Regional disparities in botulinum toxin A (BoNT‐A) therapy for spasticity in Sweden: budgetary consequences of closing the estimated treatment gap
Management of spasticity is primarily based on physical therapy with the potential addition of oral medications (baclofen, diazepam, tizanidine and clonazepam), soft‐tissue surgery, intrathecal baclofen or invasive procedures for neuromuscular blockage.4 Over the last decades, focal spasticity has increasingly been treated with botulinum toxin, mainly botulinum toxin type A (BoNT‐A), and its effect on spasticity has been documented in several studies.5 A strong advantage compared to many other treatment options is the reversible nature and safety of BoNT‐A treatment.4
In addition to the impact on daily living for the patient, two Swedish studies have shown that spasticity in stroke and multiple sclerosis (MS) also has a large impact on costs.2 In MS, the total costs were found to be 2.4 times greater for patients with severe spasticity (as defined by the 0–10 Numerical Rating Scale (NRS); mild spasticity (NRS 0–3), moderate spasticity (NRS 4–6) and severe spasticity (NRS 7–10)) compared to patients with mild spasticity,2 while the cost for stroke survivors was fourfold higher for patients with spasticity than patients without spasticity after one year.9 In both studies, mainly direct costs were associated with spasticity.

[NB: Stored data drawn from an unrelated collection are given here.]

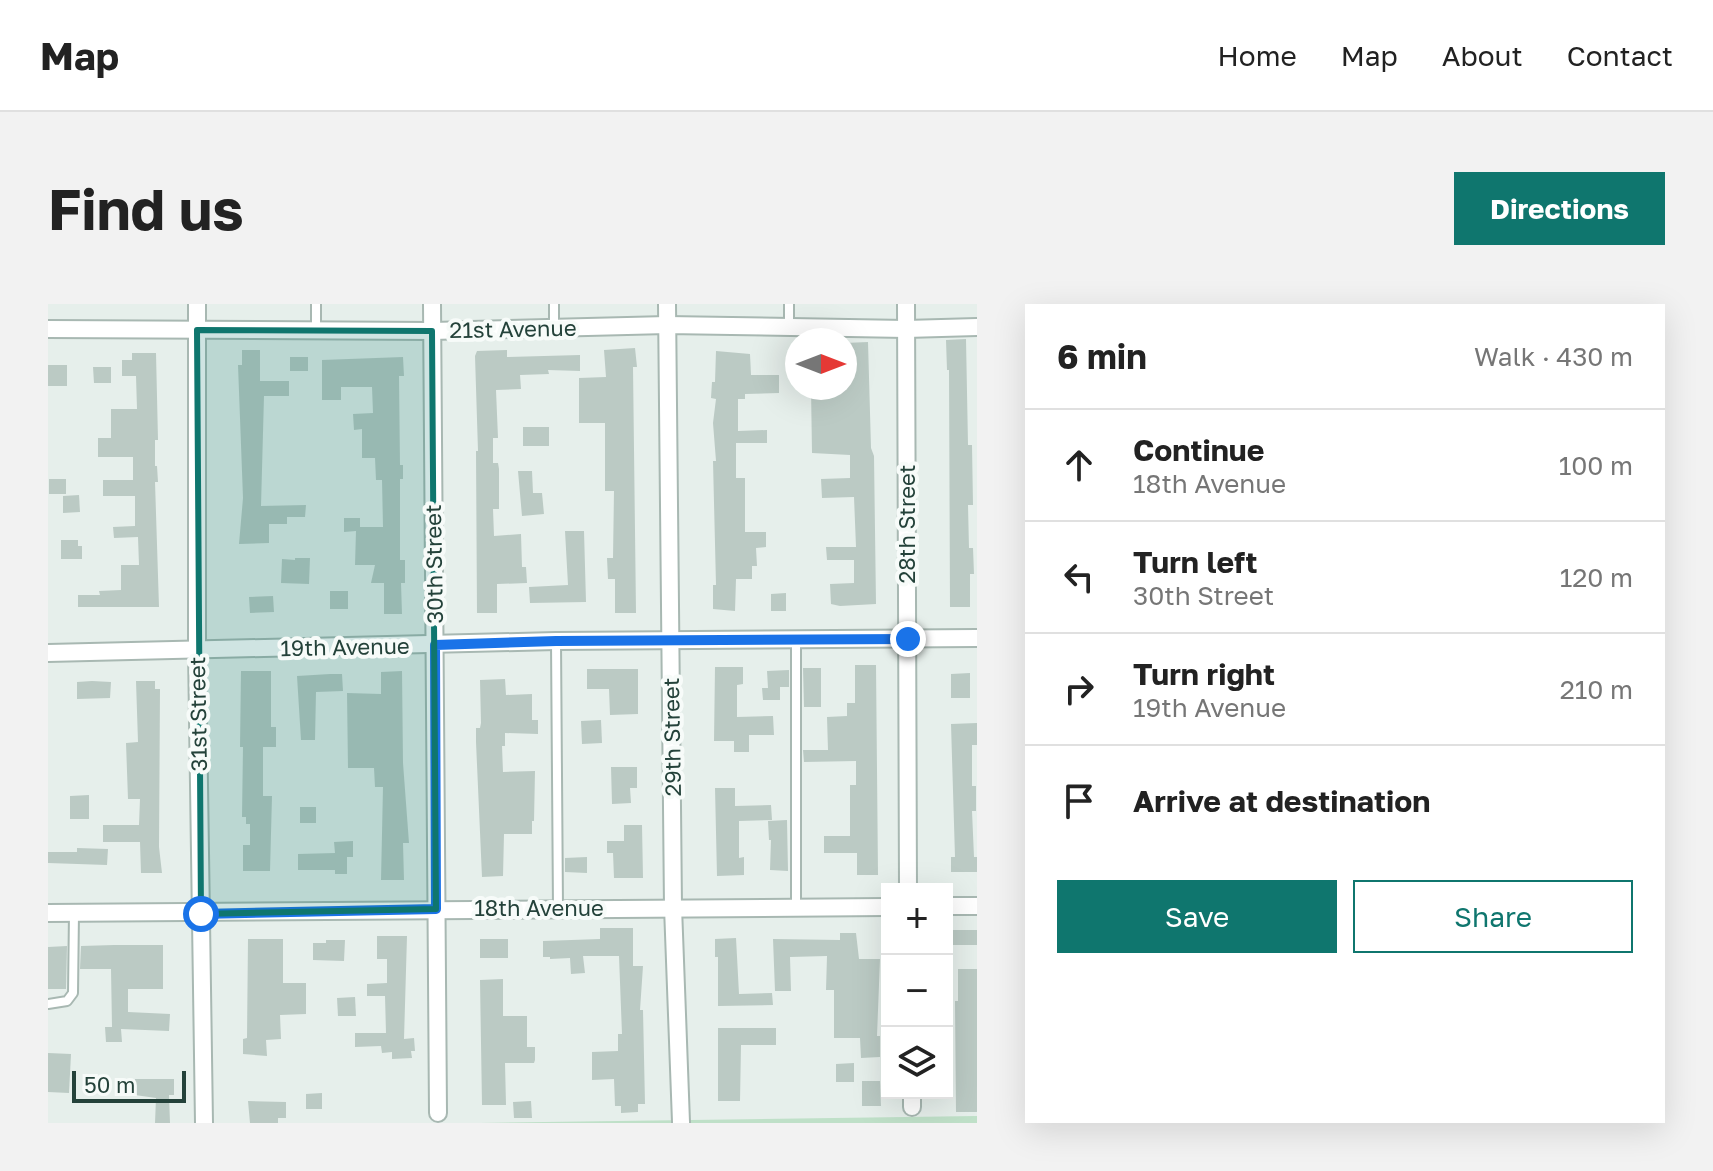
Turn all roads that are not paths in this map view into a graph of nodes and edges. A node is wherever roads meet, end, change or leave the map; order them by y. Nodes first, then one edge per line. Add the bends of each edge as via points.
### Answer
1 (197, 304) edge
2 (316, 304) edge
3 (432, 304) edge
4 (554, 304) edge
5 (667, 304) edge
6 (789, 304) edge
7 (906, 304) edge
8 (667, 325) junction
9 (789, 327) junction
10 (977, 327) edge
11 (554, 328) junction
12 (48, 329) edge
13 (906, 329) junction
14 (197, 330) junction
15 (316, 331) junction
16 (432, 331) junction
17 (977, 638) edge
18 (908, 639) junction
19 (796, 640) junction
20 (556, 641) junction
21 (671, 641) junction
22 (435, 645) junction
23 (197, 650) junction
24 (48, 653) edge
25 (908, 883) edge
26 (953, 906) edge
27 (977, 906) edge
28 (673, 907) junction
29 (796, 907) junction
30 (881, 907) edge
31 (558, 908) junction
32 (436, 909) junction
33 (48, 913) edge
34 (74, 913) junction
35 (201, 914) junction
36 (48, 1004) edge
37 (438, 1113) dead end
38 (681, 1122) edge
39 (204, 1123) edge

1 - 14 street, 31st Street
2 - 15 lane
3 - 16 street, 30th Street
4 - 11 lane
5 - 8 street, 29th Street
6 - 9 lane
7 - 13 street, 28th Street
8 - 9 street, 21st Avenue
8 - 11 street, 21st Avenue
8 - 21 street, 29th Street
9 - 13 street, 21st Avenue
10 - 13 street, 21st Avenue
11 - 16 street, 21st Avenue
12 - 14 street, 21st Avenue
13 - 18 street, 28th Street
14 - 15 street, 21st Avenue
14 - 23 street, 31st Street
15 - 16 street, 21st Avenue
16 - 22 street, 30th Street
17 - 18 street, 19th Avenue
18 - 19 street, 19th Avenue
18 - 25 street, 28th Street
19 - 21 street, 19th Avenue
19 - 29 lane
20 - 21 street, 19th Avenue
20 - 22 street, 19th Avenue
20 - 31 lane
21 - 28 street, 29th Street
22 - 23 street, 19th Avenue
22 - 32 street, 30th Street
23 - 24 street, 19th Avenue
23 - 35 street, 31st Street
26 - 27 street
28 - 29 street, 18th Avenue
28 - 31 street, 18th Avenue
28 - 38 street, 29th Street
29 - 30 street, 18th Avenue
31 - 32 street, 18th Avenue
32 - 35 street, 18th Avenue
32 - 37 street, 30th Street
33 - 34 street, 18th Avenue
34 - 35 street, 18th Avenue
34 - 36 lane via 73,993 67,1001
35 - 39 street, 31st Street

However, the cost for medications constituted only a minor part of the total cost and did not contribute to the increased costs related to spasticity.2
Healthcare utilization may show regional variation, depending on population characteristics or differences in clinical practice. Except for a few regional guidelines, there are no national Swedish treatment guidelines for spasticity, potentially resulting in different regional treatment practices depending on experience and specific competences of treating professionals. This study examines BoNT‐A treatment for spasticity on a regional level in Sweden. Health care in Sweden is provided by 21 county councils responsible for political decisions regarding resource use. These are further joined into six healthcare regions for collaboration on highly specialized health care.